6. Make Sure You Have Access to Good WiFi
When you’re working remotely, it’s important to have access to good internet so you can complete your daily tasks without any issues. Whether that means booking accommodations with solid WiFi capabilities or going to a local Internet cafe, it’s essential to make sure that you have a strong connection when you’re trying to work internationally. You might also want to consider purchasing a Virtual Private Network (VPN) so you can easily log into U.S.-based websites and access steaming platforms like Hulu that might not be available in your current country. A VPN also enables you to work securely via data encryption, which is especially important if you’re in a public space like an airport or coffee shop.
|Pro Tip: Want more travel accessories and gadgets to make traveling stress-free? Check out our guide on the 12 Best Travel Gadgets.|
7. Figure Out Your Phone Plan
If you currently use a U.S. phone provider, look into getting a local SIM card with a prepaid data plan. A SIM card can give you access to data and local calling capabilities for a fraction of the cost that you would pay for an international plan. When you’re living and working internationally, it’s important to be able to access your data and make calls, without having to rely on local WiFi.
8. Prepare for the Loneliness of Traveling
Living the digital nomad lifestyle looks fun from the outside, but it’s easy to feel lonely when you’re far away from your family and friends. Whether you miss spending time with your best friends on the weekends or wish you could sleep in your own bed for a night, it’s natural to feel a little disconnected when you’re far from home. Schedule regular check-ins with your loved ones to help you feel less isolated when you’re on the road.

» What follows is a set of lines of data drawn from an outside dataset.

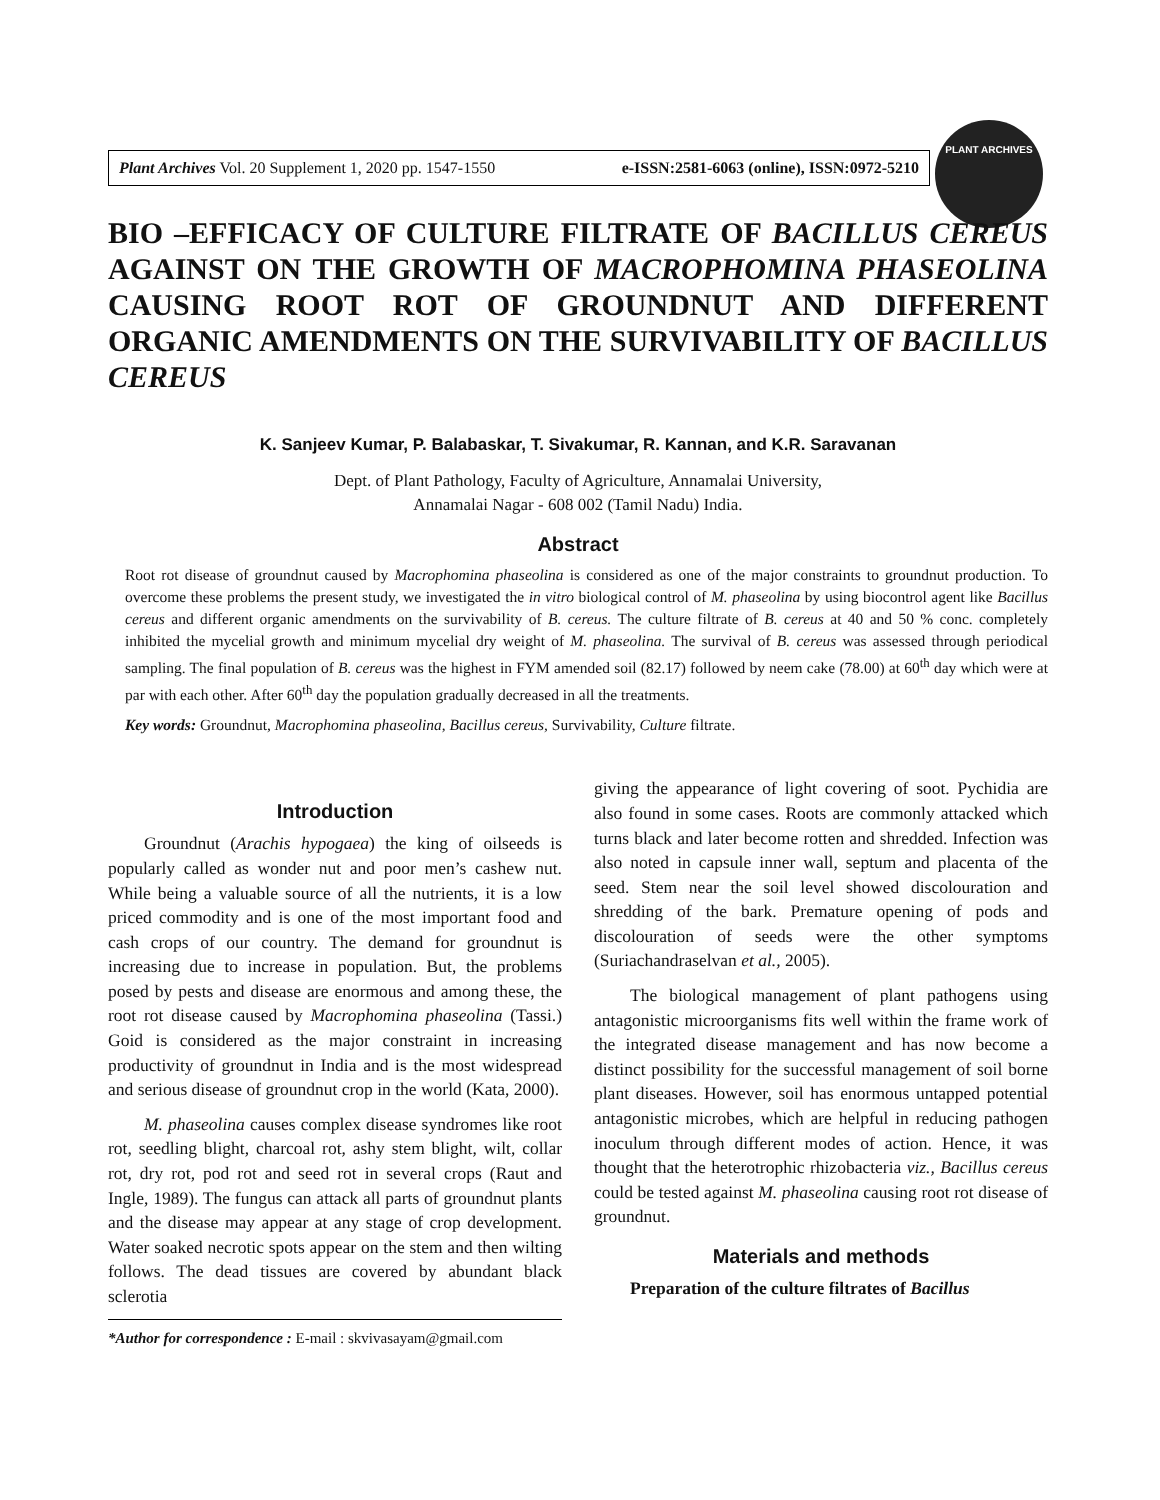Plant Archives Vol. 20 Supplement 1, 2020 pp. 1547-1550 e-ISSN:2581-6063 (online), ISSN:0972-5210
PLANT ARCHIVES
BIO –EFFICACY OF CULTURE FILTRATE OF BACILLUS CEREUS AGAINST ON THE GROWTH OF MACROPHOMINA PHASEOLINA CAUSING ROOT ROT OF GROUNDNUT AND DIFFERENT ORGANIC AMENDMENTS ON THE SURVIVABILITY OF BACILLUS CEREUS
K. Sanjeev Kumar, P. Balabaskar, T. Sivakumar, R. Kannan, and K.R. Saravanan
Dept. of Plant Pathology, Faculty of Agriculture, Annamalai University,
Annamalai Nagar - 608 002 (Tamil Nadu) India.
Abstract
Root rot disease of groundnut caused by Macrophomina phaseolina is considered as one of the major constraints to groundnut production. To overcome these problems the present study, we investigated the in vitro biological control of M. phaseolina by using biocontrol agent like Bacillus cereus and different organic amendments on the survivability of B. cereus. The culture filtrate of B. cereus at 40 and 50 % conc. completely inhibited the mycelial growth and minimum mycelial dry weight of M. phaseolina. The survival of B. cereus was assessed through periodical sampling. The final population of B. cereus was the highest in FYM amended soil (82.17) followed by neem cake (78.00) at 60<sup>th</sup> day which were at par with each other. After 60<sup>th</sup> day the population gradually decreased in all the treatments.
Key words: Groundnut, Macrophomina phaseolina, Bacillus cereus, Survivability, Culture filtrate.
Introduction
Groundnut (Arachis hypogaea) the king of oilseeds is popularly called as wonder nut and poor men’s cashew nut. While being a valuable source of all the nutrients, it is a low priced commodity and is one of the most important food and cash crops of our country. The demand for groundnut is increasing due to increase in population. But, the problems posed by pests and disease are enormous and among these, the root rot disease caused by Macrophomina phaseolina (Tassi.) Goid is considered as the major constraint in increasing productivity of groundnut in India and is the most widespread and serious disease of groundnut crop in the world (Kata, 2000).
M. phaseolina causes complex disease syndromes like root rot, seedling blight, charcoal rot, ashy stem blight, wilt, collar rot, dry rot, pod rot and seed rot in several crops (Raut and Ingle, 1989). The fungus can attack all parts of groundnut plants and the disease may appear at any stage of crop development. Water soaked necrotic spots appear on the stem and then wilting follows. The dead tissues are covered by abundant black sclerotia
*Author for correspondence : E-mail : skvivasayam@gmail.com
giving the appearance of light covering of soot. Pychidia are also found in some cases. Roots are commonly attacked which turns black and later become rotten and shredded. Infection was also noted in capsule inner wall, septum and placenta of the seed. Stem near the soil level showed discolouration and shredding of the bark. Premature opening of pods and discolouration of seeds were the other symptoms (Suriachandraselvan et al., 2005).
The biological management of plant pathogens using antagonistic microorganisms fits well within the frame work of the integrated disease management and has now become a distinct possibility for the successful management of soil borne plant diseases. However, soil has enormous untapped potential antagonistic microbes, which are helpful in reducing pathogen inoculum through different modes of action. Hence, it was thought that the heterotrophic rhizobacteria viz., Bacillus cereus could be tested against M. phaseolina causing root rot disease of groundnut.
Materials and methods
Preparation of the culture filtrates of Bacillus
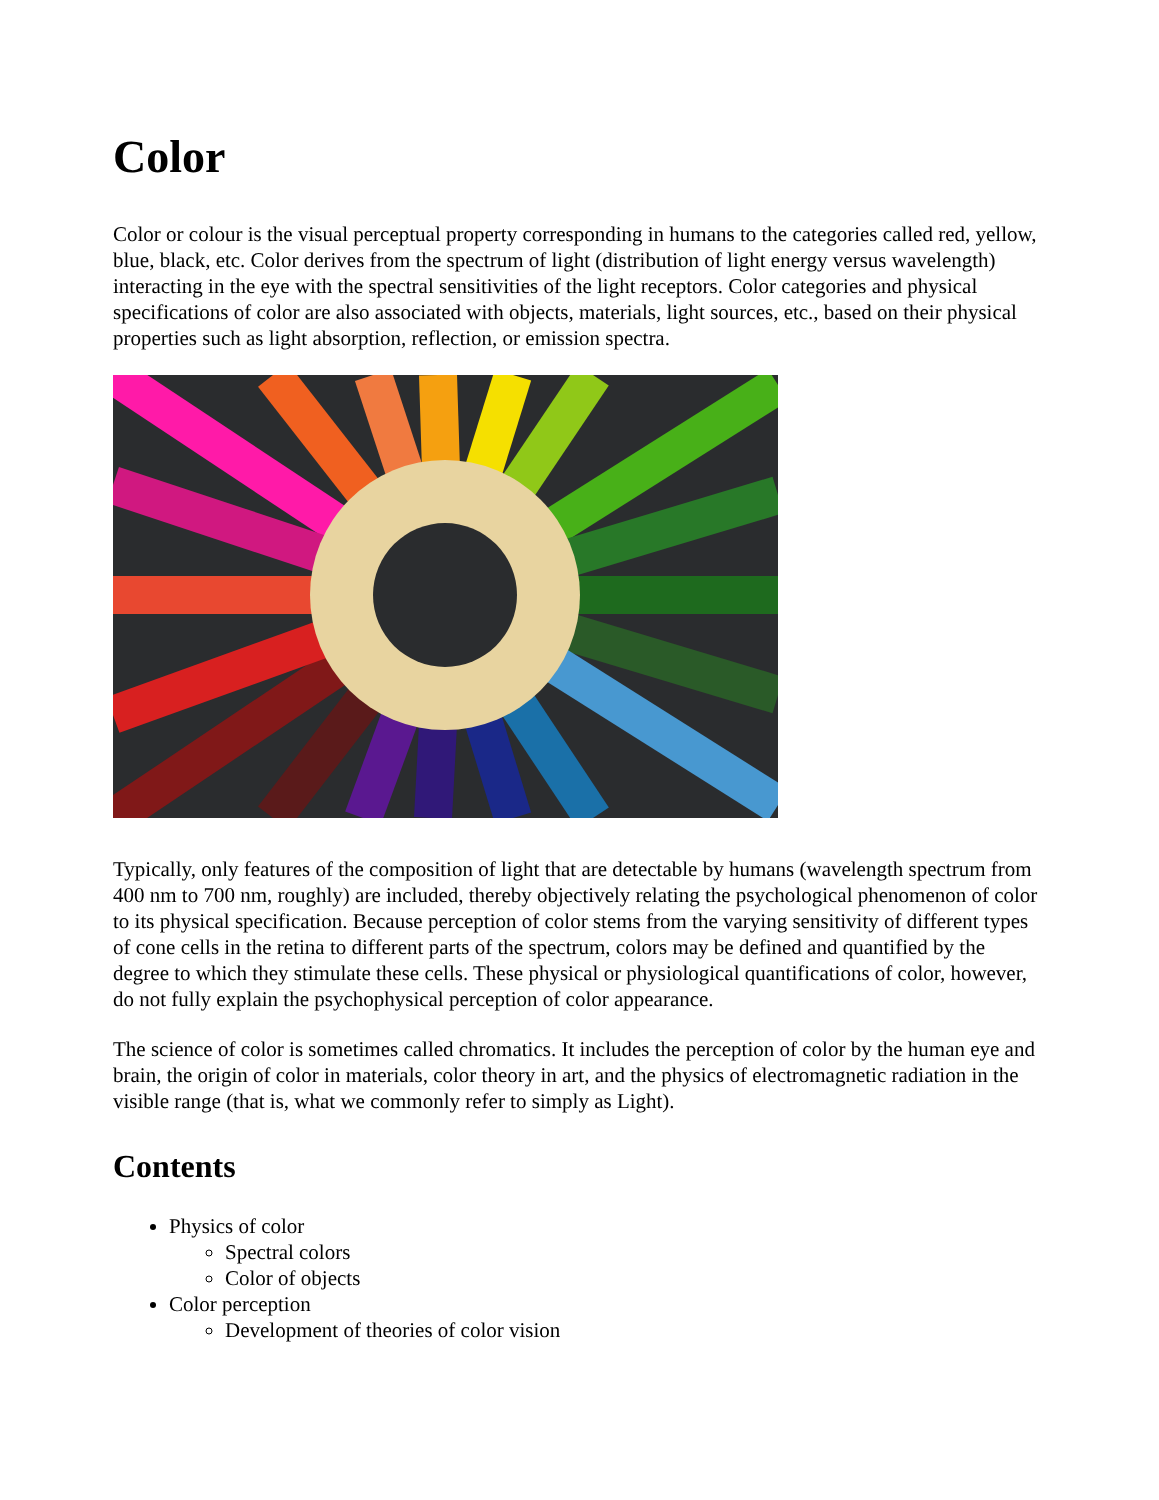Color
Color or colour is the visual perceptual property corresponding in humans to the categories called red, yellow, blue, black, etc. Color derives from the spectrum of light (distribution of light energy versus wavelength) interacting in the eye with the spectral sensitivities of the light receptors. Color categories and physical specifications of color are also associated with objects, materials, light sources, etc., based on their physical properties such as light absorption, reflection, or emission spectra.
Typically, only features of the composition of light that are detectable by humans (wavelength spectrum from 400 nm to 700 nm, roughly) are included, thereby objectively relating the psychological phenomenon of color to its physical specification. Because perception of color stems from the varying sensitivity of different types of cone cells in the retina to different parts of the spectrum, colors may be defined and quantified by the degree to which they stimulate these cells. These physical or physiological quantifications of color, however, do not fully explain the psychophysical perception of color appearance.
The science of color is sometimes called chromatics. It includes the perception of color by the human eye and brain, the origin of color in materials, color theory in art, and the physics of electromagnetic radiation in the visible range (that is, what we commonly refer to simply as Light).
Contents
Physics of color
Spectral colors
Color of objects
Color perception
Development of theories of color vision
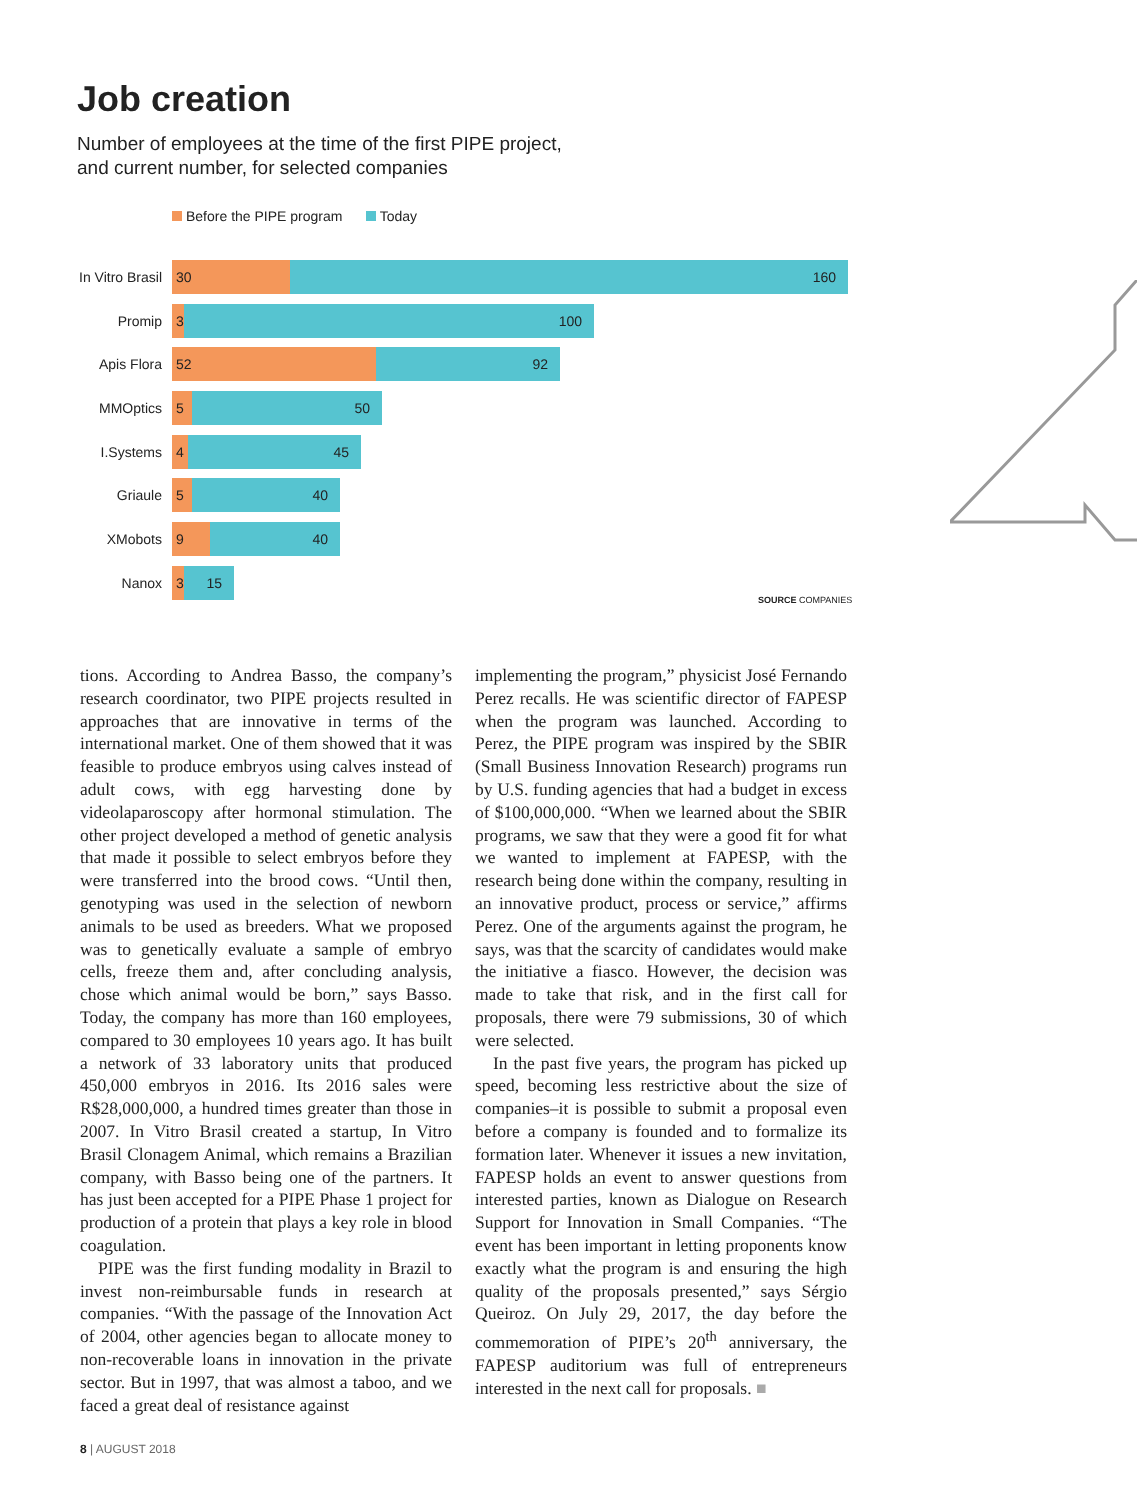Job creation
Number of employees at the time of the first PIPE project,
and current number, for selected companies
Before the PIPE program Today
In Vitro Brasil
30 160
Promip
3 100
Apis Flora
52 92
MMOptics
5 50
I.Systems
4 45
Griaule
5 40
XMobots
9 40
Nanox
3 15
SOURCE COMPANIES
tions. According to Andrea Basso, the company’s research coordinator, two PIPE projects resulted in approaches that are innovative in terms of the international market. One of them showed that it was feasible to produce embryos using calves instead of adult cows, with egg harvesting done by videolaparoscopy after hormonal stimulation. The other project developed a method of genetic analysis that made it possible to select embryos before they were transferred into the brood cows. “Until then, genotyping was used in the selection of newborn animals to be used as breeders. What we proposed was to genetically evaluate a sample of embryo cells, freeze them and, after concluding analysis, chose which animal would be born,” says Basso. Today, the company has more than 160 employees, compared to 30 employees 10 years ago. It has built a network of 33 laboratory units that produced 450,000 embryos in 2016. Its 2016 sales were R$28,000,000, a hundred times greater than those in 2007. In Vitro Brasil created a startup, In Vitro Brasil Clonagem Animal, which remains a Brazilian company, with Basso being one of the partners. It has just been accepted for a PIPE Phase 1 project for production of a protein that plays a key role in blood coagulation.
PIPE was the first funding modality in Brazil to invest non-reimbursable funds in research at companies. “With the passage of the Innovation Act of 2004, other agencies began to allocate money to non-recoverable loans in innovation in the private sector. But in 1997, that was almost a taboo, and we faced a great deal of resistance against
implementing the program,” physicist José Fernando Perez recalls. He was scientific director of FAPESP when the program was launched. According to Perez, the PIPE program was inspired by the SBIR (Small Business Innovation Research) programs run by U.S. funding agencies that had a budget in excess of $100,000,000. “When we learned about the SBIR programs, we saw that they were a good fit for what we wanted to implement at FAPESP, with the research being done within the company, resulting in an innovative product, process or service,” affirms Perez. One of the arguments against the program, he says, was that the scarcity of candidates would make the initiative a fiasco. However, the decision was made to take that risk, and in the first call for proposals, there were 79 submissions, 30 of which were selected.
In the past five years, the program has picked up speed, becoming less restrictive about the size of companies–it is possible to submit a proposal even before a company is founded and to formalize its formation later. Whenever it issues a new invitation, FAPESP holds an event to answer questions from interested parties, known as Dialogue on Research Support for Innovation in Small Companies. “The event has been important in letting proponents know exactly what the program is and ensuring the high quality of the proposals presented,” says Sérgio Queiroz. On July 29, 2017, the day before the commemoration of PIPE’s 20<sup>th</sup> anniversary, the FAPESP auditorium was full of entrepreneurs interested in the next call for proposals. ■
8 | AUGUST 2018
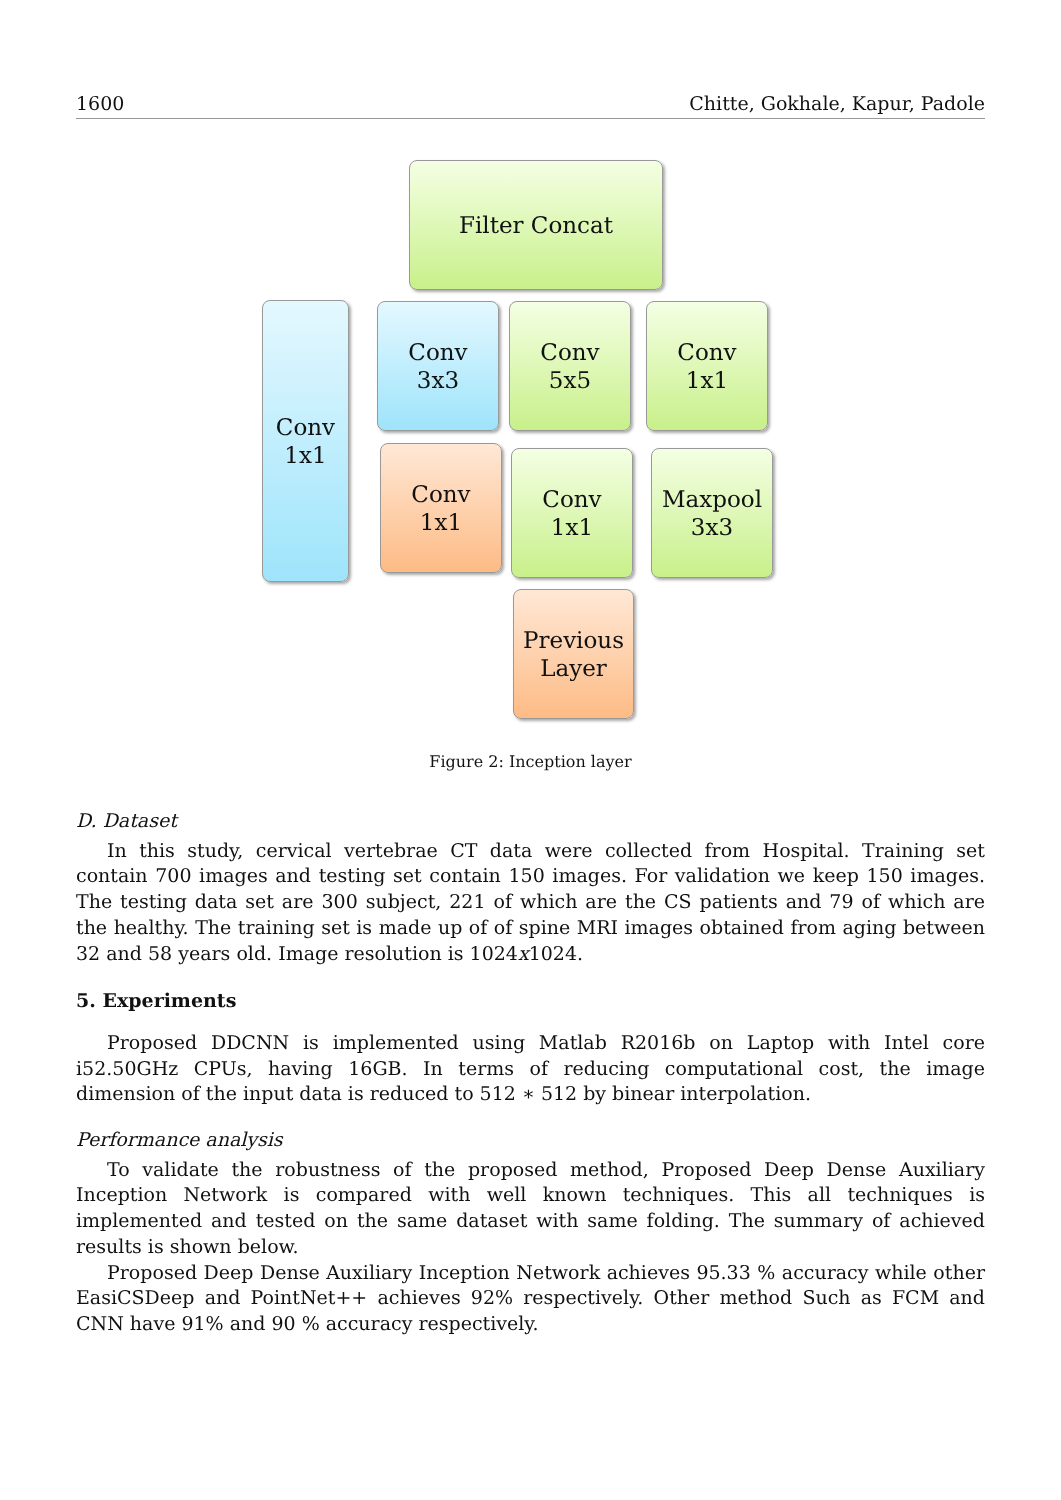1600 Chitte, Gokhale, Kapur, Padole
Filter Concat
Conv
1x1
Conv
3x3
Conv
5x5
Conv
1x1
Conv
1x1
Conv
1x1
Maxpool
3x3
Previous
Layer
Figure 2: Inception layer
D. Dataset
In this study, cervical vertebrae CT data were collected from Hospital. Training set contain 700 images and testing set contain 150 images. For validation we keep 150 images. The testing data set are 300 subject, 221 of which are the CS patients and 79 of which are the healthy. The training set is made up of of spine MRI images obtained from aging between 32 and 58 years old. Image resolution is 1024x1024.
5. Experiments
Proposed DDCNN is implemented using Matlab R2016b on Laptop with Intel core i52.50GHz CPUs, having 16GB. In terms of reducing computational cost, the image dimension of the input data is reduced to 512 ∗ 512 by binear interpolation.
Performance analysis
To validate the robustness of the proposed method, Proposed Deep Dense Auxiliary Inception Network is compared with well known techniques. This all techniques is implemented and tested on the same dataset with same folding. The summary of achieved results is shown below.
Proposed Deep Dense Auxiliary Inception Network achieves 95.33 % accuracy while other EasiCSDeep and PointNet++ achieves 92% respectively. Other method Such as FCM and CNN have 91% and 90 % accuracy respectively.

You might also want to work in places with a large digital nomad community, like Bali or Mexico. Look into digital nomad blogs and Facebook groups in your chosen destination so you can meet new friends there. You can also join a coworking or co-living space in your new country or city so you can meet other young professionals who are also working remotely. If you click with some of the people, consider going out to dinner or on weekend trips with them.
9. Be Patient With Yourself
The idea of being a digital nomad can sound glamorous and romantic, but the reality is that there will also be days when you feel frustrated or down in the dumps. Rather than expecting every day to be lifted from the pages of a bestselling travel memoir, it’s important to acknowledge that there will be good and bad parts of the trip, as with anything in life.
If you go to a city and don’t feel an instant love connection, give yourself time to acclimate and try to go into the experience with an open mind. If some of your travel plans get canceled or fall through, be willing to roll with the punches instead of falling into despair. And remember that you can always go home again whenever it feels right.